Mild and moderate rhabdomyolysis by itself is a curable and self-limiting problem but there is controversy regarding the level of CPK that is associated with nephrotoxicity and kidney failure. This level was estimated at 15000 IU/L and higher in patients with traumatic rhabdomyolysis following Bam earthquake (10-12). It seems that the cause of rhabdomyolysis affects the toxic level of this enzyme. What can be concluded from the findings of the present study is that poisoned patients with serum level of 10000 IU/L and higher are at a significant risk of nephrotoxicity and AKI due to it.

Eizadi et al. (2012) study showed that higher levels of serum CPK level correlated with a higher risk of developing complications, increased need for dialysis and mortality (13). Our findings were similar regarding the increasing risk of complication development such as AKI but we had different findings regarding the correlation of serum CPK levels and need for dialysis and mortality.

Dadpour et al. (2017) showed that, about 80% of patients with serum CPK level > 10000 IU/L, were in need of dialysis (14). In the present study, there was no significant correlation between CPK level and need for dialysis. Only 22.2% of cases in need of dialysis had CPK > 10000 IU/L in this study.

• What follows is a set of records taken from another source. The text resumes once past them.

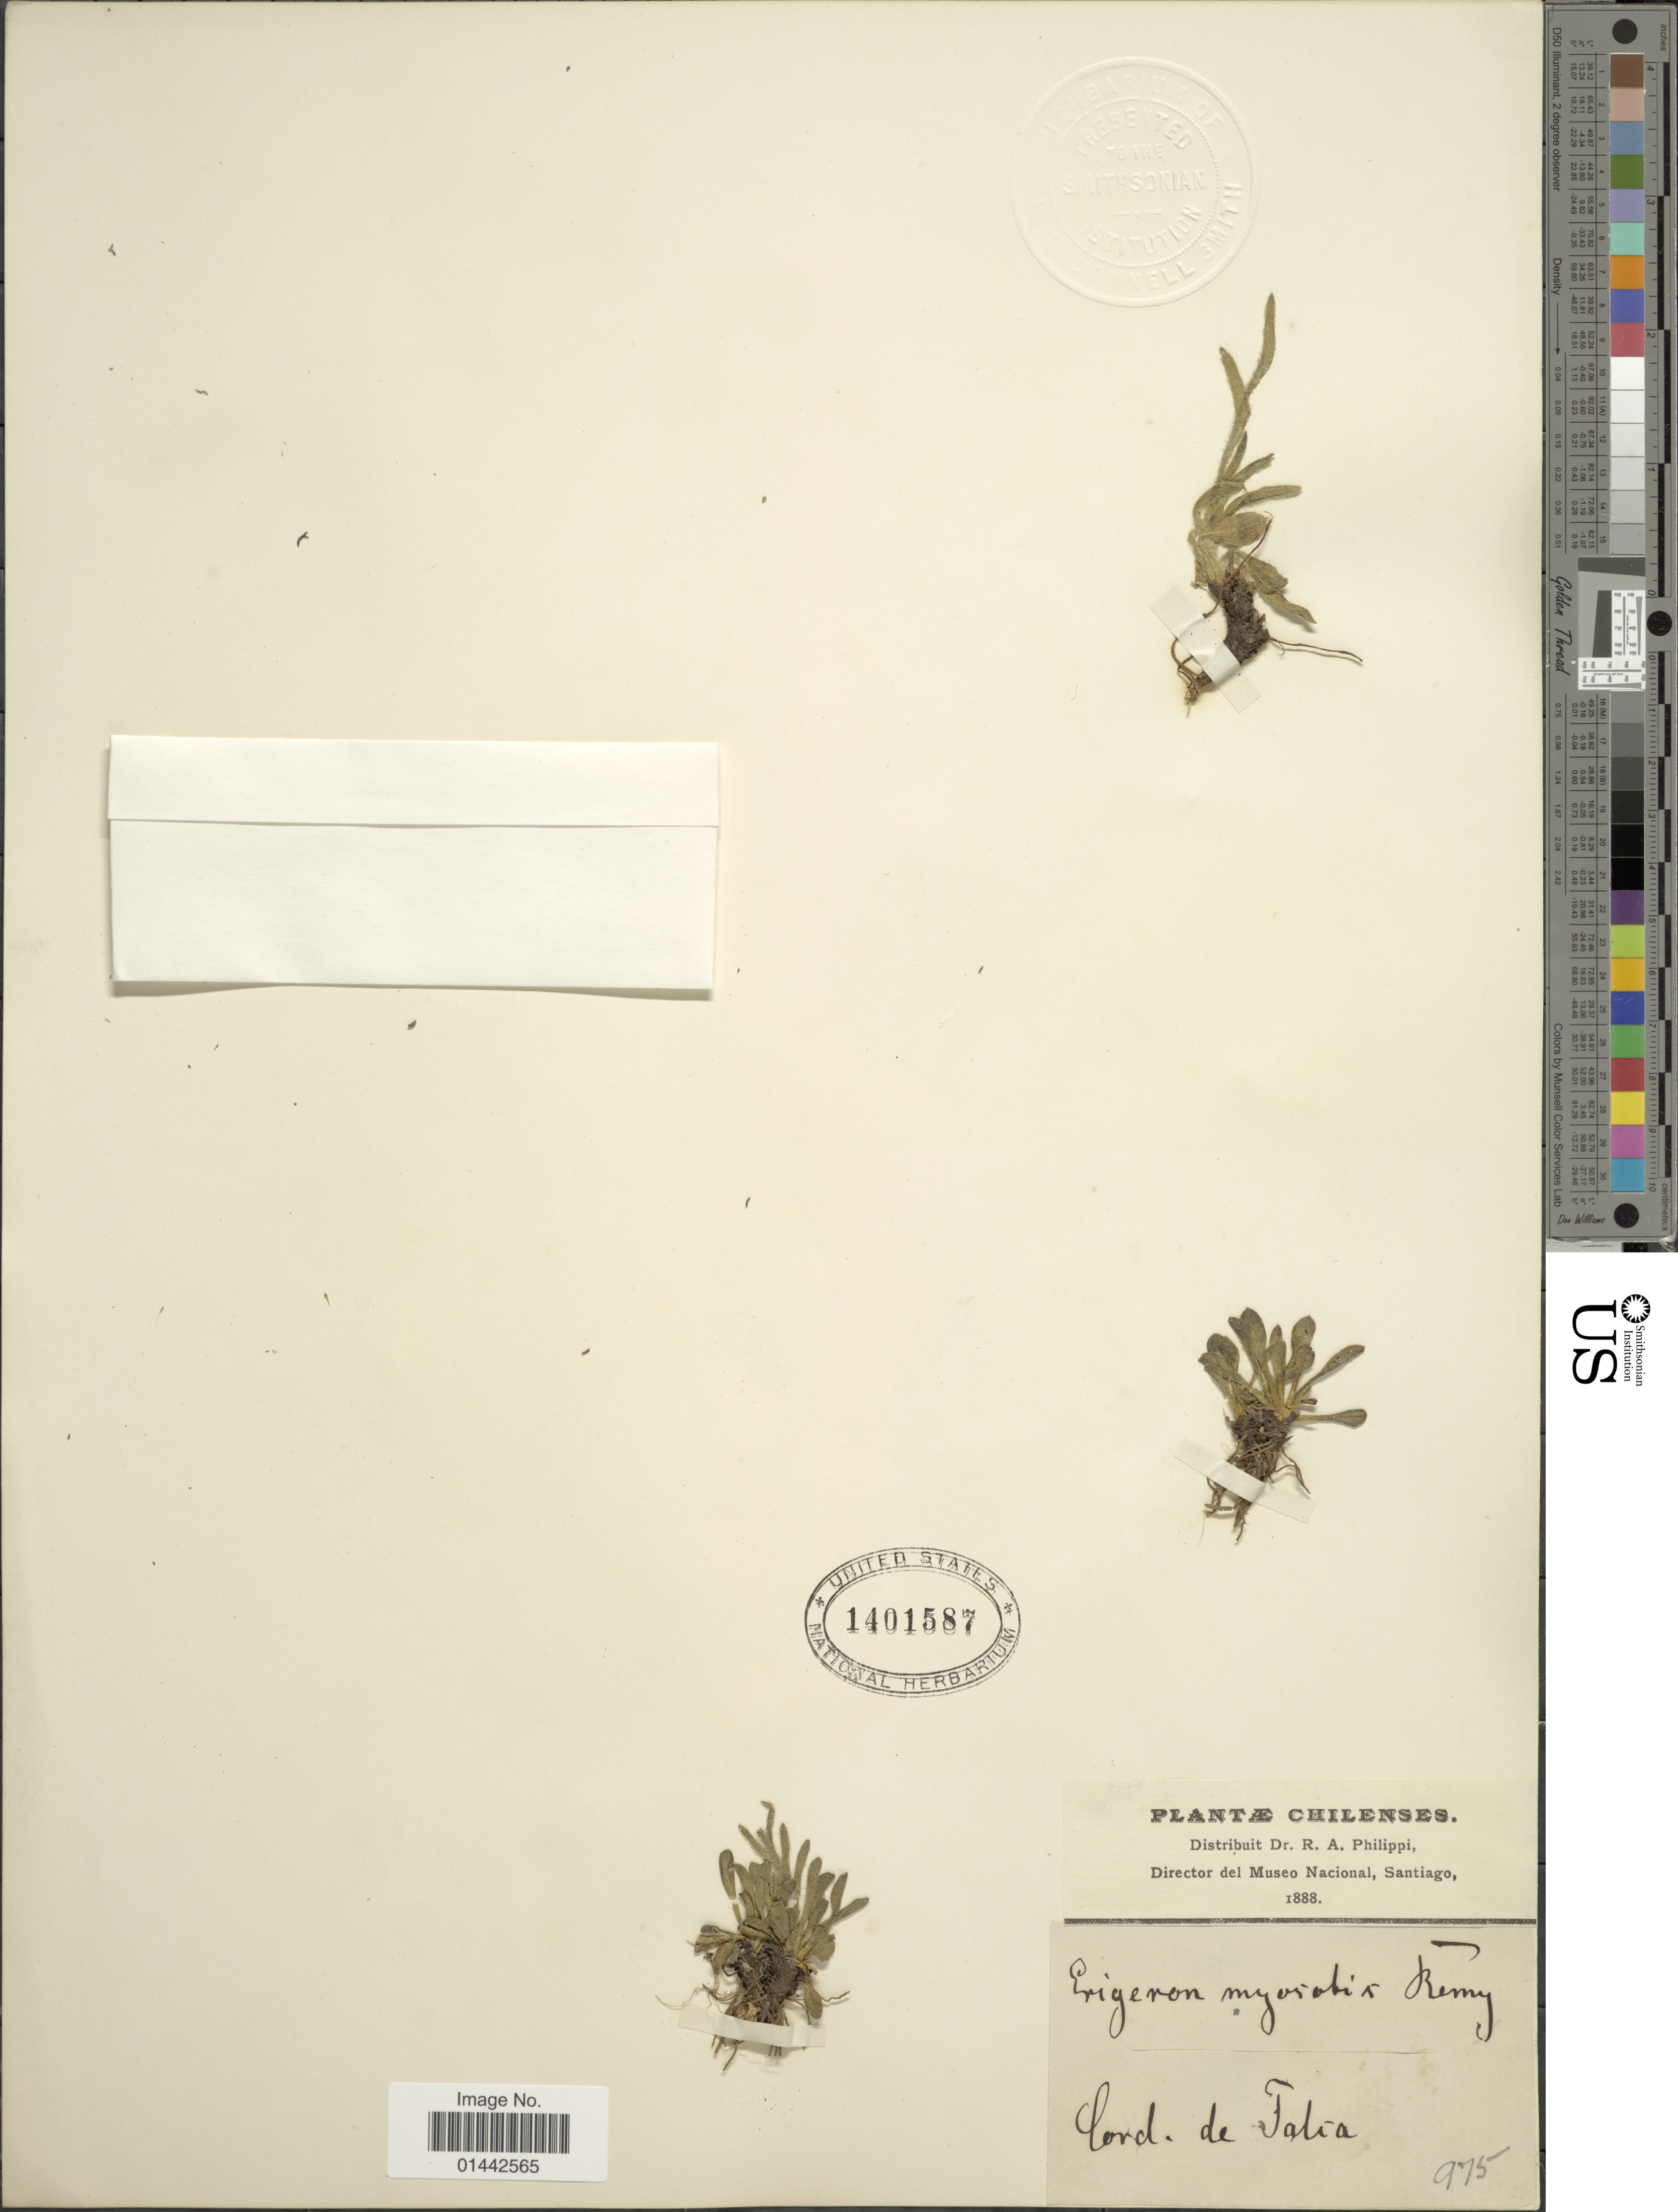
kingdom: Plantae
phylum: Tracheophyta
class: Magnoliopsida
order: Asterales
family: Asteraceae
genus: Erigeron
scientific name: Erigeron sp.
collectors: R. A. Philippi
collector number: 975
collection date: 1888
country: Chile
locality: Cord. de Tatia.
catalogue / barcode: US 1401587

Nevertheless, it should be noted that rhabdomyolysis is not the sole cause of AKI in poisoning patients and unlike traumatic rhabdomyolysis cases in which CPK nephrotoxicity could be considered the cause of AKI with higher confidence, here more caution should be taken while interpreting the findings. It seems that when facing this type of patients, screening cases with a higher level of muscular enzymes, as well as considering other conditions, is a wise thing to do for referring them to more advanced centers with better treatment equipment.

Limitations

The limitation of this study was performing it in a retrospective manner and having missing data.

Conclusion:

Based on the results of the present study, there was a significant correlation between serum CPK level of poisoned patients and need for ICU admission and AKI development. The best CPK cut off point in predicting the AKI was 10000 IU/L. There was no significant correlation between serum CPK level and age, sex, level of conciseness, seizure, need for intubation, duration of hospital stay, and mortality.